Primeiro prefeito a ‘quase multar’
O prefeito Marquinhos Trad (PSD), pressionado sobre a postura da Prefeitura diante de tantos problemas, ressaltou que não é pessimista e que foi o primeiro prefeito a pelo menos autuar o Consórcio Guaicurus com possibilidade real de multa.
Desde a assinatura do contrato milionário no final do mandato do ex-prefeito Nelson Trad Filho (PSD), em 2012, passaram pela Prefeitura de Campo Grande Alcides Bernal (PP), Gilmar Olarte (Sem Partido) e Marquinhos Trad (PSD).
No entanto, apenas em 2019, depois de mais de um ano com quase 50 ônibus acima da idade prevista em contrato rodando, é que a Agereg (Agência de Regulação dos Serviços Públicos) aplicou a sansão, com ameaça de multa de R$ 2,7 milhões ao Consórcio por conta dos veículos velhos e vencidos.
Segundo dados da Agereg 48 ônibus em circulação estão vencidos, além de 80 prestes a vencer.

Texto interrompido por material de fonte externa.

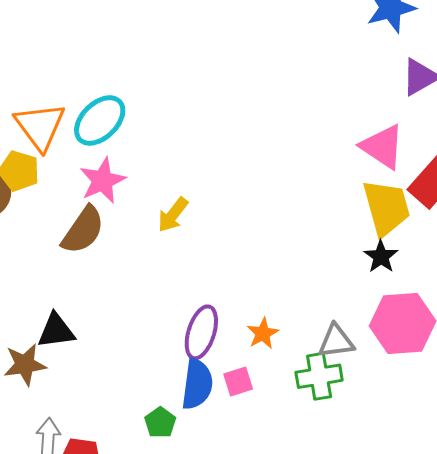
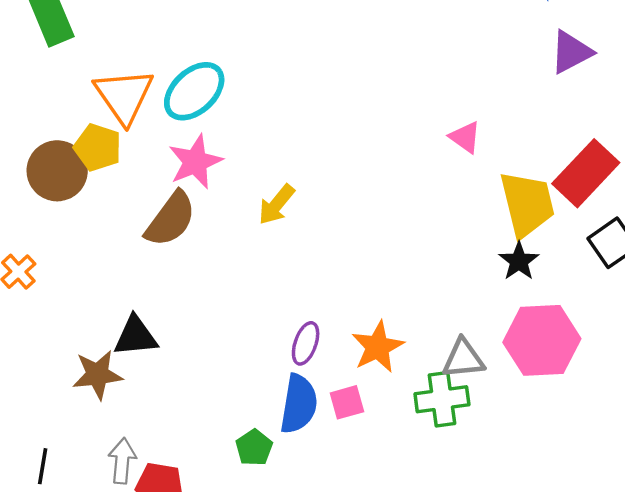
pink triangle: (382, 147) -> (465, 137), moved, size x0.6
purple ellipse: (201, 332) -> (306, 343), size x0.7
orange star: (263, 333) -> (378, 347), size x1.4

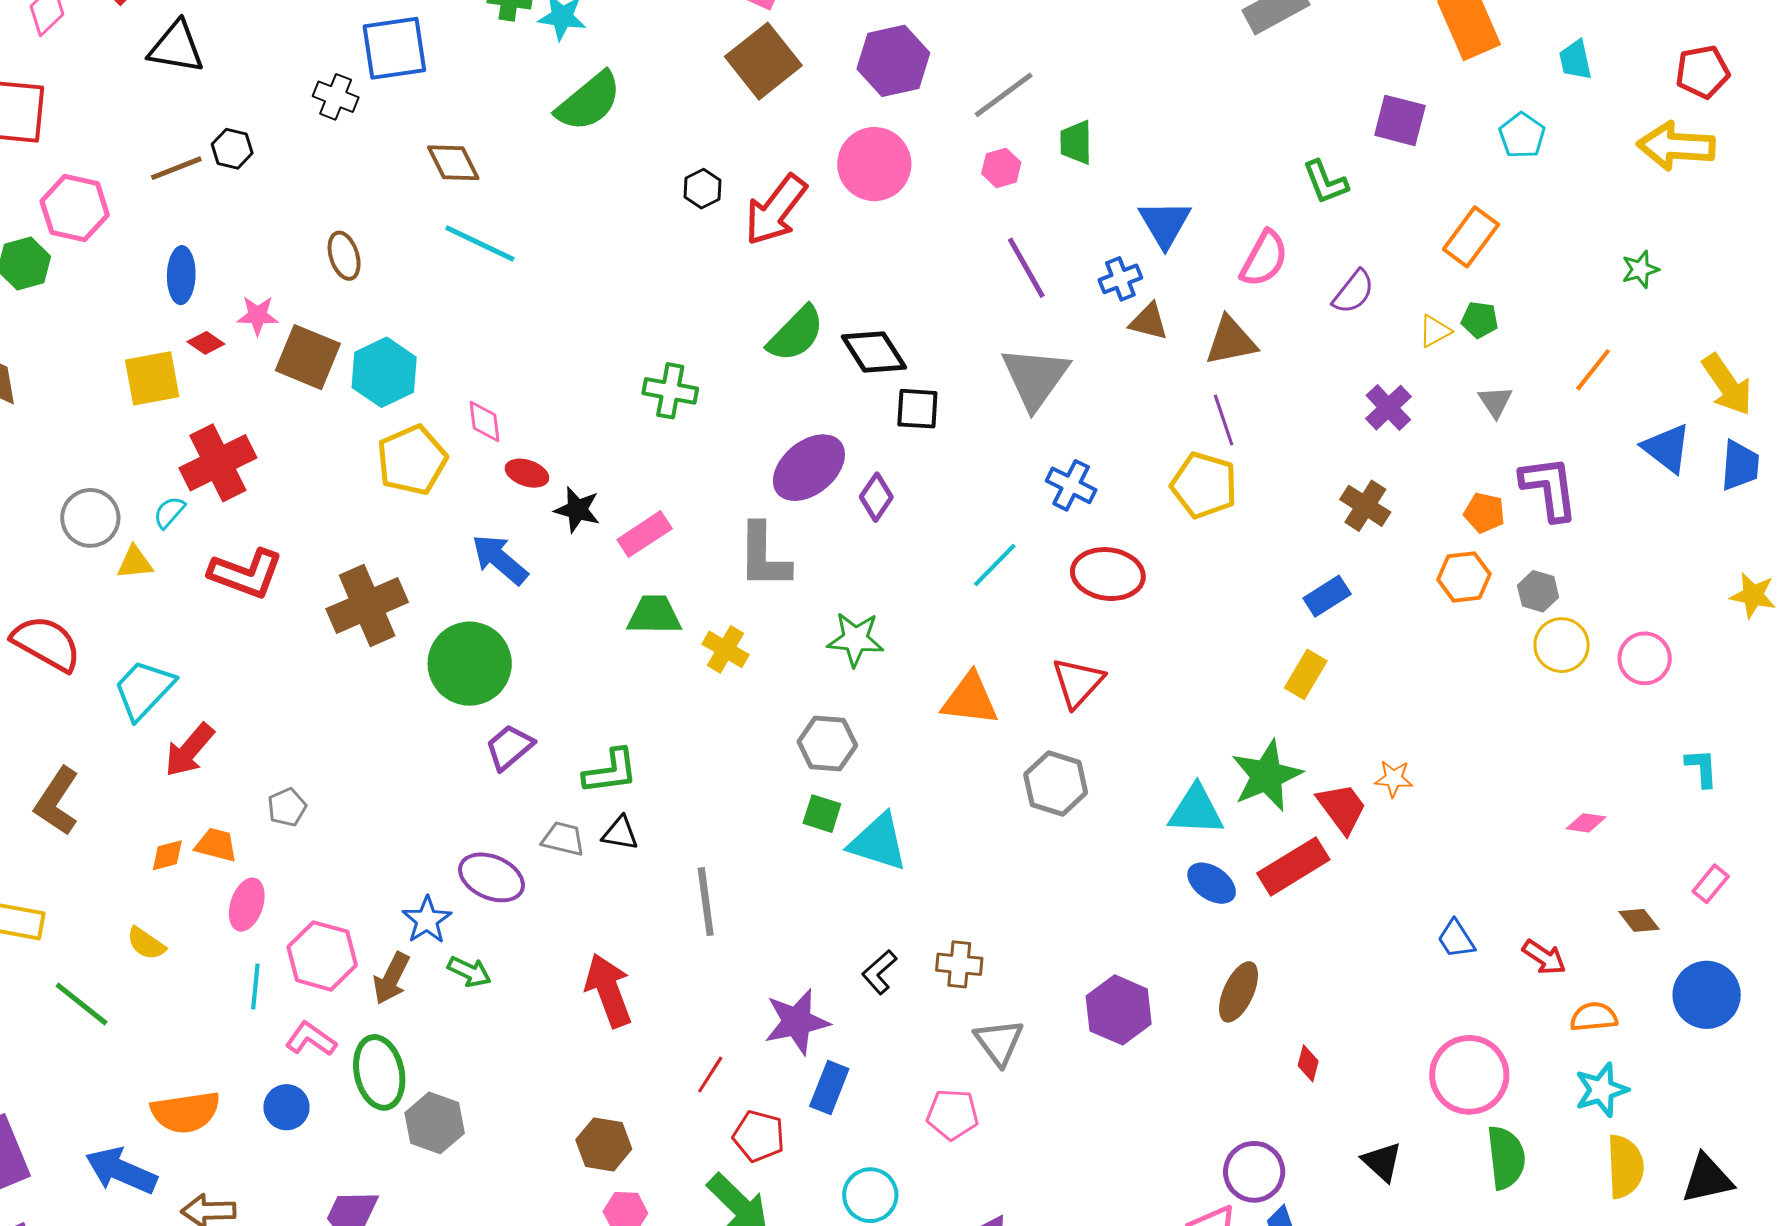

No total, estariam em circulação em Campo Grande 550 carros.
Multa adiada e ‘equívoco’ da Marcopolo
Porém, após a aplicação da penalidade, a empresa apresentou a Prefeitura de Campo Grande um ofício informando a compra de 55 novos carros. A fábrica, Marcopolo, disse ao Midiamax que na verdade a compra sequer tinha sido confirmada ainda quando o documento foi apresentado à Agereg para adiar a multa.
Após a repercussão, a empresa mudou a versão e disse que tinha cometido um ‘equívoco’, mas admitiu que os ônibus ainda dependiam de confirmação de detalhes, pois sequer tinham entrado na linha de produção.
O prazo foi firmado porque seria o que a empresa apresentou inicialmente como o de entrega dos carros. Entretanto, a empresa fabricante não poderá cumprir este cronograma e os ônibus só devem chegar na Capital em outubro.
Mesmo assim, a Agereg afirmou que ainda pretende ‘reavaliar a multa’, mesmo após o prazo dado ao Consórcio se esgotar.